The state Recreation and Conservation Office is recommending the state allocate $2 million for expanding Deception Pass State Park.
The request sent to Gov. Jay Inslee would pay for the purchase of 83 acres to expand park boundaries and trail connections in 2021.
Karl Jacobs, senior outdoor grants manager for the Recreation and Conservation Office (RCO), said how much funding the state allocates to the relevant grant category will determine whether the Deception Pass project — ranked sixth out of 10 in the budget request — can be completed.
“Depending upon the amount of funding ... we may or may not reach this project on the list,” he said.
The project is a high priority for State Parks, along with local partners including Skagit Land Trust and Skagit County Parks and Recreation. It also has support from the Skagit County Board of Commissioners, in part because of the economic value public lands have in drawing tourism.
The project would involve purchasing the largest remaining tract of privately-owned, forested property on Fidalgo Island and using it to create more space for the millions who visit Deception Pass State Park each year.
“This park is a go-to for locals and international travelers alike,” a project document states. “This acquisition is a once in a lifetime opportunity to expand the most popular state park in Washington.”
The 83 acres are on south Fidalgo Island, facing Bowman Bay and visible from North Beach. The property abuts existing state park land and is between the park’s Pass Lake and Skagit County’s Sharpe Park along Fidalgo Island’s cliff-faced waterfront.
Local project proponents want to keep the forested hillside in its current state rather than see it cleared, subdivided and filled with homes.
“County zoning currently could allow up to 16 clustered housing sites on this land ... This would forever alter the view from popular areas of the Park towards Bowman Bay — often called one of the most beautiful places in the United States,” Skagit Land Trust Executive Director Molly Doran wrote in a letter of support for the grant application. “We will not have another chance ... We urge the State to meet the opportunity and provide grant funding for this important, time-sensitive project.”
Local partners also have a vision for adding about 1.7 miles of new trail through the property, connecting it with others threading through the park.
“The purchase ... would increase the connectivity and allow for recreationalists to hike to four Fidalgo lakes within a four mile loop,” Skagit County Parks and Recreation Director Brian Adams said in a support letter.
Purchasing the land is expected to cost about $2 million. The RCO has received $25,000 in commitments from local partners to seal the deal.

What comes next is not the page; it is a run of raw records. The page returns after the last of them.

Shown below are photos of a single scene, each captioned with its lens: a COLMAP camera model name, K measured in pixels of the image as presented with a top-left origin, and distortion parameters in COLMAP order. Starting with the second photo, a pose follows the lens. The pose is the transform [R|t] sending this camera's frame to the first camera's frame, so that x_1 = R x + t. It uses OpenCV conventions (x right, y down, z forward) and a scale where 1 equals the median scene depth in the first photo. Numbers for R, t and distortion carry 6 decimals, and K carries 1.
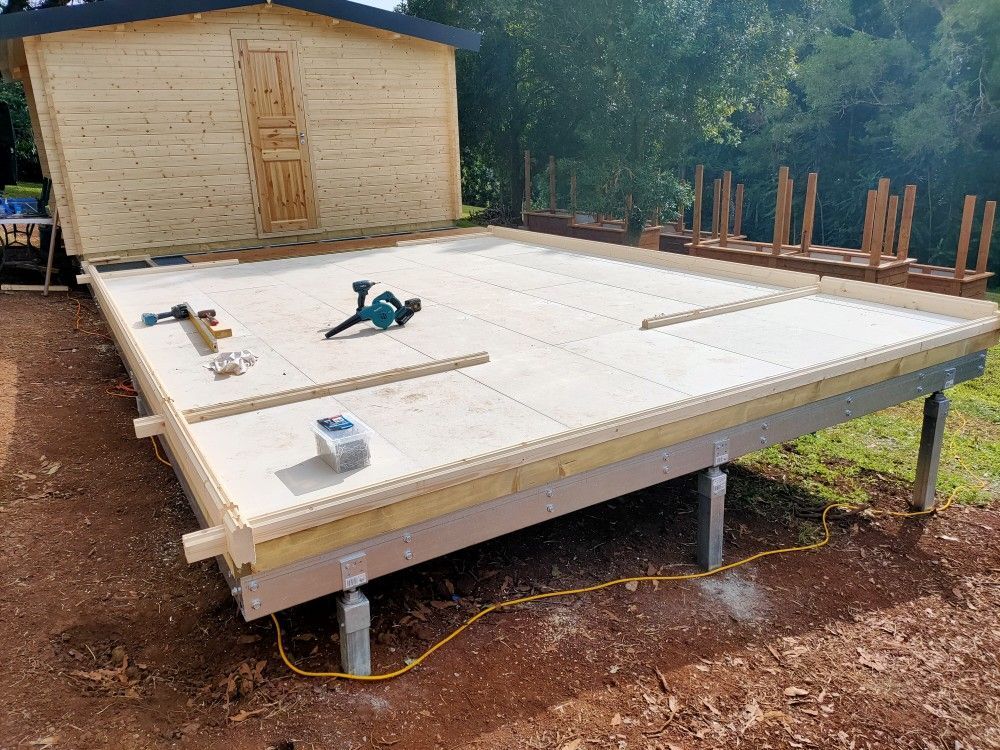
lens RADIAL K [[759.8, 0, 496.5], [0, 759.8, 382.7], [0, 0, 1]] dist [0.067910, -0.080914]
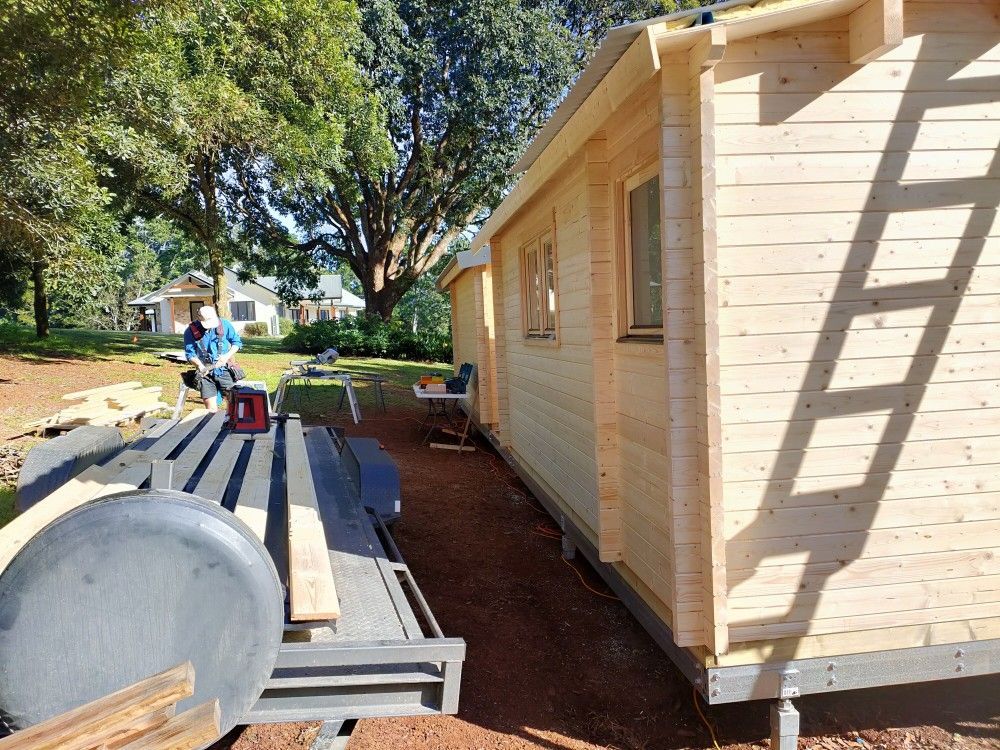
lens RADIAL K [[759.8, 0, 487.2], [0, 759.8, 375.2], [0, 0, 1]] dist [0.067910, -0.080914]
pose [[0.915434, 0.019602, -0.401991, -0.040648], [-0.114141, 0.970449, -0.212605, 0.022231], [0.385944, 0.240509, 0.890619, -0.134261]]
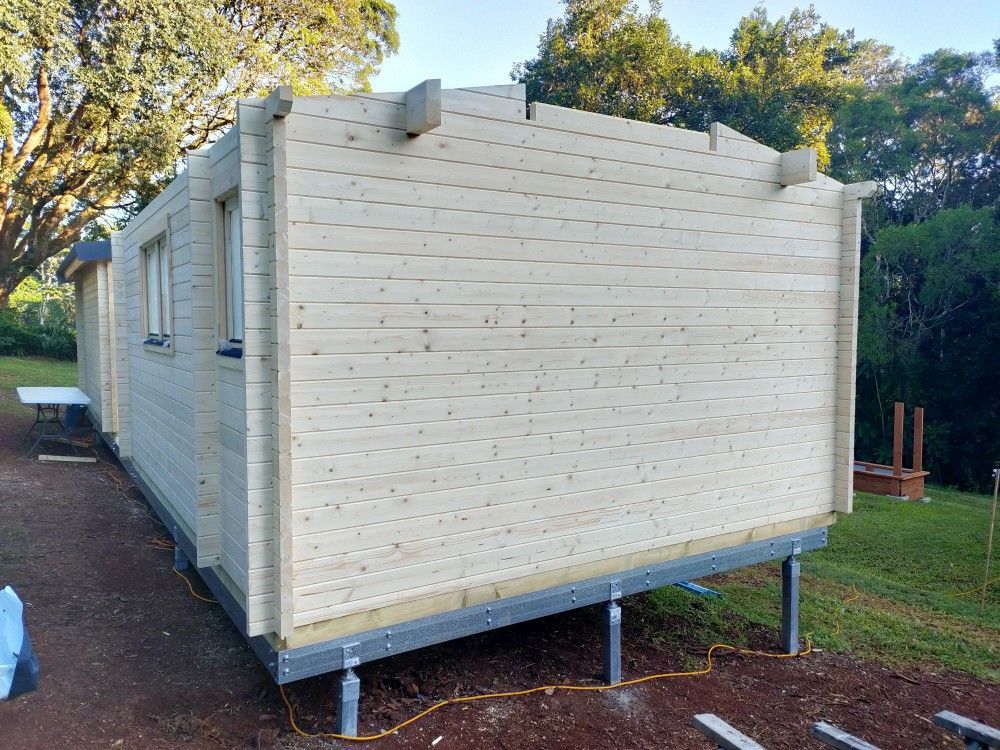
lens RADIAL K [[759.8, 0, 503.9], [0, 759.8, 370.6], [0, 0, 1]] dist [0.067910, -0.080914]
pose [[0.999052, 0.033253, 0.028090, 0.013977], [-0.025080, 0.967161, -0.252926, 0.023439], [-0.035578, 0.251982, 0.967078, -0.169487]]
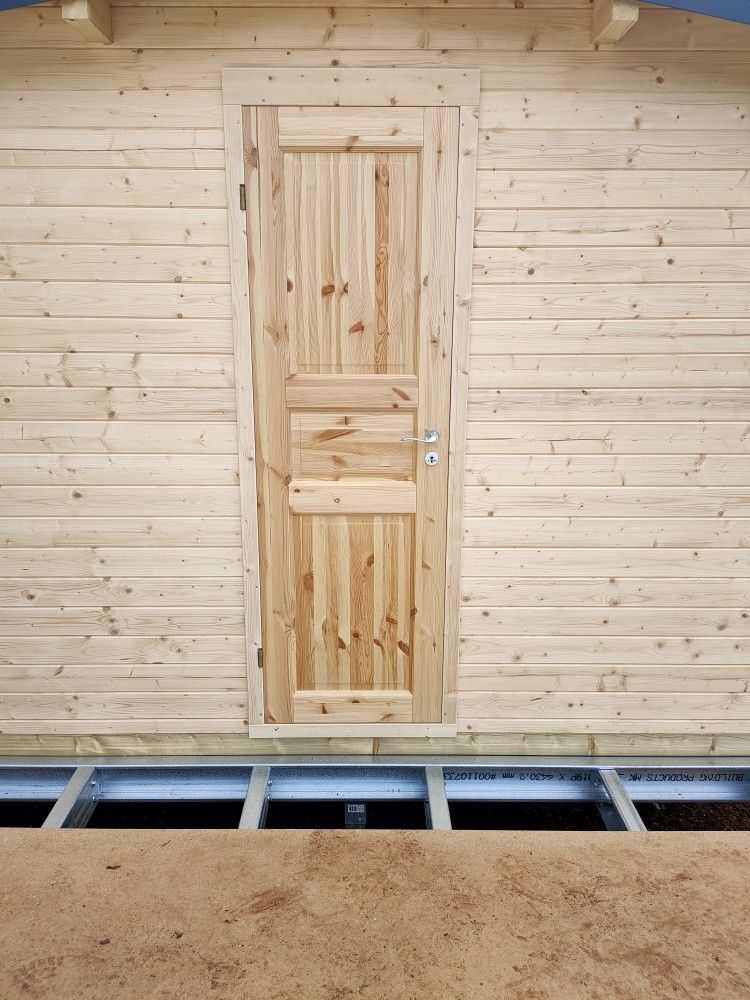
lens RADIAL K [[759.8, 0, 372.5], [0, 759.8, 510.3], [0, 0, 1]] dist [0.067910, -0.080914]
pose [[0.859929, 0.166107, -0.482630, -0.138313], [-0.191774, 0.981431, -0.003915, -0.309422], [0.473017, 0.095922, 0.875816, 0.789148]]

Project proponents say securing the funding this year is critical because the property owners are prepared to sell — and if conservation-based agencies aren’t prepared to make the purchase, the land will likely be logged and developed.
“Seizing the opportunity to expand recreational opportunities in this much beloved Park is essential,” a project document states.
Spreading visitors out and encouraging more off the often crowded marine shorelines can help reduce congestion and reduce impacts to sensitive wildlife habitat.
“This great park is a legacy left to us by earlier generations. Taking good care of it and enlarging it can be our generation’s gift to the future,” the Skagit Audubon Society wrote in a letter of support for the project.